[JURIST] Former Osama Bin Laden [JURIST news archive] driver Salim Ahmed Hamdan [DOD materials; JURIST news archive] will soon be transferred [SABA report] from US to Yemeni custody, according to US military sources quoted in media reports Monday. His transfer comes approximately one month before the end of a six-month jail term [JURIST report] he received for providing material support for terrorism [charge sheet, PDF]. Commentators suggest that the transfer may signal possible future cooperation [Washington Post report] between Yemeni and US officials, as the US had previously refused to transfer detainees to Yemen's custody. Hamdan's transfer also eliminates concerns that were raised when government lawyers said they could hold him indefinitely [JURIST report] after the end of his sentence. Hamdan is expected to remain in Yemeni custody until his original release date of December 27.

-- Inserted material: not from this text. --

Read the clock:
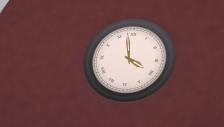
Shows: 3:58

In October, a US military judge denied [ruling, PDF; JURIST report] a request [motion, PDF] by prosecutors that he reconsider a decision that reduced Hamdan's sentence [JURIST report] from five-and-a-half years to six months because of credit for time already served. Hamdan was initially taken into custody in 2001, and in 2006 he successfully challenged President George W. Bush's military commission system when the Supreme Court ruled [opinion, PDF; JURIST report] that the commission system as initially construed violated US and international law. Congress subsequently passed the Military Commissions Act of 2006 [DOD materials], which established the current military commissions system.
10:03 PM ET – The Pentagon announced late Tuesday that Hamdan has been transferred to Yemen [press release], where he will serve the remainder of his sentence.